2020 Call for Papers: Democratic Representation: Acts, Aesthetics, Institutions
Democratic Representation: Acts, Aesthetics, Institutions
CSPT Annual Conference
Cornell University, May 15-16, 2020
The political crisis of our time—sometimes described as the international “populist explosion”—is often attributed to a systemic crisis of political representation. Prominent symptoms of this crisis include the breakdown of traditional political parties, the paralysis of legislatures, the degeneration of systems of electoral accountability, the proliferation of extremist micropublics, and the rise of authoritarian leaders claiming to speak on behalf of the “real people.” Political theorists have responded with a renewed interest in the normative and institutional underpinnings of political representation in constitutional democracies. Moving beyond what Hanna Pitkin described as the “mandate-independence controversy,” recent scholarship considers not only how political representation can best reflect already constituted preferences, interests, constituencies, or identities, but also how different forms of political representation give shape to, mobilize, or enact those interests, preferences, and identities.
The 2020 CSPT conference will explore these issues by elaborating the theoretical, historical, and empirical dilemmas internal to the idea of democratic representation.
--------------------------------
WHAT TO WORK ON:
• A. In the call for papers on democratic representation, where and when will the CSPT Annual Conference take place?
• B. What symptoms of the crisis of political representation does the call for papers on democratic representation list?
• C. Pick up the call for papers on democratic representation after its final sentence and write the next part.
--------------------------------
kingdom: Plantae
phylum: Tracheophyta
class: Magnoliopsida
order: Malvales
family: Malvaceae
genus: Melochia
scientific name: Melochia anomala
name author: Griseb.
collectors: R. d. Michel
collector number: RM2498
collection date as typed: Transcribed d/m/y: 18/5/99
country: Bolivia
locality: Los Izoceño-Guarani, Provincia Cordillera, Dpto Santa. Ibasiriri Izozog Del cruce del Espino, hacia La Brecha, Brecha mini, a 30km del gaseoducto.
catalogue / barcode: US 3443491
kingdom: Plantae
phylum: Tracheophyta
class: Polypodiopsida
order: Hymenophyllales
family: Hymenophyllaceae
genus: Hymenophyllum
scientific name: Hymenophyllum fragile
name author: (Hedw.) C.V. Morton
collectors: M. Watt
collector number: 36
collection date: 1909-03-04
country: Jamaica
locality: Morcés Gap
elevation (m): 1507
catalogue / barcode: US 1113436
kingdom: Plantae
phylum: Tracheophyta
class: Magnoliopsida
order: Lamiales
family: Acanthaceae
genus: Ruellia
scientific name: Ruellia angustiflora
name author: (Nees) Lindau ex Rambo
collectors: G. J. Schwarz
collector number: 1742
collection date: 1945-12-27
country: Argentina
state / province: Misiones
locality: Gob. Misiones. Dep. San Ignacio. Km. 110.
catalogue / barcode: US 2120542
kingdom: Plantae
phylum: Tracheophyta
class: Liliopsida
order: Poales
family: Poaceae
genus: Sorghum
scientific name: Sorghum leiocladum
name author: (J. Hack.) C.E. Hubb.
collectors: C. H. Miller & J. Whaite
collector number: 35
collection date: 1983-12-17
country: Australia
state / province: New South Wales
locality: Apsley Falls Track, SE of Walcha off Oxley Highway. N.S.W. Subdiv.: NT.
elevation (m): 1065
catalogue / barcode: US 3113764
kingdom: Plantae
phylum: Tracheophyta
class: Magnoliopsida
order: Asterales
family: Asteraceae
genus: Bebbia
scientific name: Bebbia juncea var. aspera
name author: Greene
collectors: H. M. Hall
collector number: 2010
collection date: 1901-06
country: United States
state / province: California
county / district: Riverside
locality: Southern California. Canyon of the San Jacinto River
--------------------------------
WRITTEN ANSWERS:
• A. Cornell University, May 15-16, 2020.

• B.
- The breakdown of traditional political parties
- The paralysis of legislatures
- The degeneration of systems of electoral accountability
- The proliferation of extremist micropublics
- The rise of authoritarian leaders claiming to speak on behalf of the "real people"

• C.
Democratic representation poses distinctive difficulties arising from the fraught nature of its constituent subject – the people – as well as from the concept and practice of representation itself. Associated with direct and equal rule in the ancient Greek context, democracy seems unavoidably undermined when elected representatives become the primary actors in political life. Recent challenges to the sharp historical and normative divide between direct and indirect democracy, however, have recovered the representative function of various ancient institutions and renewed debate about the democratic purpose and potential of modern electoral institutions.
We invite papers that explore the diverse challenges of democratic representation along three interdependent dimensions—acts, aesthetics, and institutions—that together articulate a complex and dynamic ecology of democratic representation.
Acts: In recent years, democratic theorists have emphasized the importance of political entities—from crowds to NGOs to emergent constituencies—to speak and act in the name of the people beyond official representatives in parliament or executive office. How do we assess and evaluate the democratic legitimacy of such formally or legally unauthorized actors and claims? What makes some of these actors more democratically viable than others? What historical conditions can we identify that sanction some unauthorized political actors as “democratic” while delegitimizing others?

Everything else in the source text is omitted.